I don't know much about grinders nor am I in the market for one, but I'm curious as to the drive train on this one. I know I've buggered up my pto clutch (internal) when brush cutting and hit a hidden stump. I don't have a slip clutch on the drive shaft so all the force went to the internal drive of the pto. Does this grinder have some sort of slip clutch just in case?

Later,


----------



## CLEARVIEW TREE (Mar 15, 2008)

*pto slip clutch*

Yes the woods tsg 50 pto grinder has a slip clutch on it and only requires minor adj when needed(havn't yet)! The manual has all the details on the adjustment. Try one and you'll be hooked


----------



## corndogg (Mar 15, 2008)

So are you happy with the size tractor you went with or do you wish for a bigger one? Horsepower sounds good for the grinder. I had a JD 4600 before, great machine but big. It would load a trandem dump! I was thinking I was going to need over 50 horse to run a grinder but you say 29 is good. 48", is it tippy?
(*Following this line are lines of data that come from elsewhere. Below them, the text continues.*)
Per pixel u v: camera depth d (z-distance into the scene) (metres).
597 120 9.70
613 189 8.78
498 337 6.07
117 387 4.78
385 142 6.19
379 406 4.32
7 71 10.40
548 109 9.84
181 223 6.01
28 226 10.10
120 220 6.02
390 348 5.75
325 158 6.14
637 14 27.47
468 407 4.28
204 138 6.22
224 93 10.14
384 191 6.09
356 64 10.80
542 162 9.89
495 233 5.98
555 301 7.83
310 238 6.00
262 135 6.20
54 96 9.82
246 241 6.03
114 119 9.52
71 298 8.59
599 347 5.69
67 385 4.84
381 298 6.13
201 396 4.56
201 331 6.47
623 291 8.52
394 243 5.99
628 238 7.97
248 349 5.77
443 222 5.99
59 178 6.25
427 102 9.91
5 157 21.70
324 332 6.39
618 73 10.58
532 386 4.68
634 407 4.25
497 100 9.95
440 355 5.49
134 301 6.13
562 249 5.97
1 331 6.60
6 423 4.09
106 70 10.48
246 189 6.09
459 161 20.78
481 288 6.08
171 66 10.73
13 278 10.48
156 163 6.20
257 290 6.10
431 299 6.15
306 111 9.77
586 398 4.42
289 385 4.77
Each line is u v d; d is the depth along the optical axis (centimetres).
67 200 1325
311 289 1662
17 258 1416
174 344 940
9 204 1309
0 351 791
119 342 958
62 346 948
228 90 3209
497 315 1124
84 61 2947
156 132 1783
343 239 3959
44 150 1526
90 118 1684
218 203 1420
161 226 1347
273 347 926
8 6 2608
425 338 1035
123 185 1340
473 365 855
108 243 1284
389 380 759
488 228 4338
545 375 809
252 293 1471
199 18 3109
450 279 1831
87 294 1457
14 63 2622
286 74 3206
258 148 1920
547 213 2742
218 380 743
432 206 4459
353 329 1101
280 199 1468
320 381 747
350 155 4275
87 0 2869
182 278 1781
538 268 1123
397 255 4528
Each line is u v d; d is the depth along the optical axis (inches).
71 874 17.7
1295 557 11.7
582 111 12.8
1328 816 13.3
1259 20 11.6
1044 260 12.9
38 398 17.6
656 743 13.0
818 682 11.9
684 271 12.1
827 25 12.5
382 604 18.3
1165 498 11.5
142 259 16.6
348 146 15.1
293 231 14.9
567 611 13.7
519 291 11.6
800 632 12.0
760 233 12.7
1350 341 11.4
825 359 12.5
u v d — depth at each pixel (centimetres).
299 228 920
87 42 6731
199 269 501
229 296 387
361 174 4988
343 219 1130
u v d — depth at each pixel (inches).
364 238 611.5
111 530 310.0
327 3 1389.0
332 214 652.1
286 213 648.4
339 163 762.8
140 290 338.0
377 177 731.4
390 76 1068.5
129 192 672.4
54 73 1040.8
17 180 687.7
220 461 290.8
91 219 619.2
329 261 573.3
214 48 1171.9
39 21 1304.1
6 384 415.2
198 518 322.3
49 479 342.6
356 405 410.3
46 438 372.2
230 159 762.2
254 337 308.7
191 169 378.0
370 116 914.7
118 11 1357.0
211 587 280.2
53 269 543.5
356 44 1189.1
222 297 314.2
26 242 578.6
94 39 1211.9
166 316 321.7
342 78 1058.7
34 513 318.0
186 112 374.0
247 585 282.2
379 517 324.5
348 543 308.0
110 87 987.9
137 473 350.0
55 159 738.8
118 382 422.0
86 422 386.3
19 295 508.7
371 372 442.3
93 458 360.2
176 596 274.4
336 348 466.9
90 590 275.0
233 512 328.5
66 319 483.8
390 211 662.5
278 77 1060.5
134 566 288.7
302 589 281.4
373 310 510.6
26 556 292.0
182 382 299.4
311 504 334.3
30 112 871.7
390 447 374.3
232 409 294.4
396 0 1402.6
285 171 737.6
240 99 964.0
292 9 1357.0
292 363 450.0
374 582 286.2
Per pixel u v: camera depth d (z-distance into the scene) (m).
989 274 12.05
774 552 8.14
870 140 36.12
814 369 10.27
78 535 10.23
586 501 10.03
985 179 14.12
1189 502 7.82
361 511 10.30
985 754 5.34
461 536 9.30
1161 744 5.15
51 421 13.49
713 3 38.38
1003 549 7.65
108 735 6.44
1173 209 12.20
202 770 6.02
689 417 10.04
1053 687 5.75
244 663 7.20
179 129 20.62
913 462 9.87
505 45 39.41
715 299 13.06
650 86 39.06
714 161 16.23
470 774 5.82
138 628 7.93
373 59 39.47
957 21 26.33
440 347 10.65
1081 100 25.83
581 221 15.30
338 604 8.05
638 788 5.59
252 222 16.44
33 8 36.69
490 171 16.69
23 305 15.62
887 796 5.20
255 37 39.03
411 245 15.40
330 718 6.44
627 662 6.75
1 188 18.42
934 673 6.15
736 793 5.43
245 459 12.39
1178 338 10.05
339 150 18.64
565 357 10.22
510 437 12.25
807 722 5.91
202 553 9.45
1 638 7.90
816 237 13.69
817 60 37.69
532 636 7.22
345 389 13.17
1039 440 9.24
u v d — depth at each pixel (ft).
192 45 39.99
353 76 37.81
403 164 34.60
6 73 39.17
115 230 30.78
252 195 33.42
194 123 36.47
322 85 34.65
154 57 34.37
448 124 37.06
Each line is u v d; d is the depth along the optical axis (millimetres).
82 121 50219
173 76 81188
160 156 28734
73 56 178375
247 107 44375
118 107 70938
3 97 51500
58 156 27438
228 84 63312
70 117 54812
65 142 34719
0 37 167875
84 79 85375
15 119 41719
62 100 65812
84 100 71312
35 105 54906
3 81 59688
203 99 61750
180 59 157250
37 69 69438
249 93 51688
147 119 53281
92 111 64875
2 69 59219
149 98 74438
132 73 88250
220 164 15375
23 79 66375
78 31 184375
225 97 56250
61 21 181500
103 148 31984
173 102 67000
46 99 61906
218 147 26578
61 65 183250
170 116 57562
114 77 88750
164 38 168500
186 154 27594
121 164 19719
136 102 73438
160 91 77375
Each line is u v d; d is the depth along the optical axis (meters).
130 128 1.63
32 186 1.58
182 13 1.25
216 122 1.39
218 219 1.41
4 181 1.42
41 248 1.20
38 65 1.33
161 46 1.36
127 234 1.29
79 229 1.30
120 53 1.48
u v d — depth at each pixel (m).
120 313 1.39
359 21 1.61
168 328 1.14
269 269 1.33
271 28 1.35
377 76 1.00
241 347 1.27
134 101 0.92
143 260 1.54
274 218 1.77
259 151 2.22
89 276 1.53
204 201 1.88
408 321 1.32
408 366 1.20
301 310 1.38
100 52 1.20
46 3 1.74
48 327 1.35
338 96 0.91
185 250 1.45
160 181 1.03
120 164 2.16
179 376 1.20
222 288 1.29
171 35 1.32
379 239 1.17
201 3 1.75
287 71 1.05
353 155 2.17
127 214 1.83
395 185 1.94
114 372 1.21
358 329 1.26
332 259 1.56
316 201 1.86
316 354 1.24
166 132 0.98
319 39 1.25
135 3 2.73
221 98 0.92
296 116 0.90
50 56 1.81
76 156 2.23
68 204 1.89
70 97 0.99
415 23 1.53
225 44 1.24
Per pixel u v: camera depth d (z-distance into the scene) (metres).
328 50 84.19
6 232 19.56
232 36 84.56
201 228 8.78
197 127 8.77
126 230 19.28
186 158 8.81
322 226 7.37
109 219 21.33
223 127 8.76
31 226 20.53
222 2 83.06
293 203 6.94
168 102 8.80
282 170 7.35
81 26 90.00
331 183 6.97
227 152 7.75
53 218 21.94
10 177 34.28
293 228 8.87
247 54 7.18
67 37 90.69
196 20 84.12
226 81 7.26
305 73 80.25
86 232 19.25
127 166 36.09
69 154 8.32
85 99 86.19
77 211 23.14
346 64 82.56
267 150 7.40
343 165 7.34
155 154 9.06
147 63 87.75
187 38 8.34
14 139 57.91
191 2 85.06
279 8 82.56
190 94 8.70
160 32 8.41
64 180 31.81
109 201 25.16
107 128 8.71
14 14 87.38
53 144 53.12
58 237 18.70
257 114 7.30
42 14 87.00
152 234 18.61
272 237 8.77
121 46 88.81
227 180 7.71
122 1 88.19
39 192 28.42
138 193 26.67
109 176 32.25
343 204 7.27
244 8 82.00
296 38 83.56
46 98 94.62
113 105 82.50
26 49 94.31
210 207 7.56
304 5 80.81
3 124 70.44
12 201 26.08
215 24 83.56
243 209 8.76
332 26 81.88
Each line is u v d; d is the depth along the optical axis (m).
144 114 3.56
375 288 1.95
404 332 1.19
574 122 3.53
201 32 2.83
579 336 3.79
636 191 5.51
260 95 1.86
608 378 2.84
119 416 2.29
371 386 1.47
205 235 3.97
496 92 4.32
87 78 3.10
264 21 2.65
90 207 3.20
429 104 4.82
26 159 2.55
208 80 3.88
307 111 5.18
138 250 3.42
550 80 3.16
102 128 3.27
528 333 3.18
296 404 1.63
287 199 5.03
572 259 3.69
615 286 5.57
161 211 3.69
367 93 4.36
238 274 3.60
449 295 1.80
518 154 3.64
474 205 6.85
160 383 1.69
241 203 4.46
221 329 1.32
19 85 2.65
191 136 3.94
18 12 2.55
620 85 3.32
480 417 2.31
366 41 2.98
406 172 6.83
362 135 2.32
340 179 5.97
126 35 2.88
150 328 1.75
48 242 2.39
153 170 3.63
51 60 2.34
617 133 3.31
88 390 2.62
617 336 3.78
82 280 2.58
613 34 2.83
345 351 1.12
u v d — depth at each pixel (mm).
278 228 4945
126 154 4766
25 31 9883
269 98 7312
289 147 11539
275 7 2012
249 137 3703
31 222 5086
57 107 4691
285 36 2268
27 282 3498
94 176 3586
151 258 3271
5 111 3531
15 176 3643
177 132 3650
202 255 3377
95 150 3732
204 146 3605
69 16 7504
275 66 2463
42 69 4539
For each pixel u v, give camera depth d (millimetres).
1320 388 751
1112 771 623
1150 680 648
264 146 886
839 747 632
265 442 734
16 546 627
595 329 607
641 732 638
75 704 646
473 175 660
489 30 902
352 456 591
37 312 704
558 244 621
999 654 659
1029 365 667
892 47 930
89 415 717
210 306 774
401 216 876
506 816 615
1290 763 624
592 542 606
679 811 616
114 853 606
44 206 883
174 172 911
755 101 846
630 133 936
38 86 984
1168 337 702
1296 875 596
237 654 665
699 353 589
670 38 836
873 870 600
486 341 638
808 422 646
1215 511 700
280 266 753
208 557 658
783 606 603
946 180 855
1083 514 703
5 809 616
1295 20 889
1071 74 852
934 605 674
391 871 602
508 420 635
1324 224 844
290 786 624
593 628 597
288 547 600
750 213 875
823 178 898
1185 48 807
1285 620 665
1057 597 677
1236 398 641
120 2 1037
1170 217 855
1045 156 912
What do you load your logs into?


----------



## CLEARVIEW TREE (Mar 16, 2008)

*kUBOTA W GRINDER*

Nah corndogg its not tippy unless i drive sideways across a steep bank which i dont do. The 29 hp kubota pulls the grinder great. They rate the grinder for a 15pto hp-50pto hp. The model 2800 29hp is the perfect bal of power and weight, ne thing bigger would leave a big track, mine dont. I'm runnin r4 tread. They're a bit more, but worth it for good grass.:rockn:


----------



## CLEARVIEW TREE (Mar 16, 2008)

*Log Loader*

Corndogg i load the logs into the chip truck. I just hook tongs on the front,pick the log up dead on the end perpendicular to the loader with about a ft of the end under the loader, tilt back and it pinches the log nice. Then just walk er in.:rockn:


----------



## tree MDS (Mar 16, 2008)

corndogg said:


> So are you happy with the size tractor you went with or do you wish for a bigger one? Horsepower sounds good for the grinder. I had a JD 4600 before, great machine but big. It would load a trandem dump! I was thinking I was going to need over 50 horse to run a grinder but you say 29 is good. 48", is it tippy? What do you load your logs into?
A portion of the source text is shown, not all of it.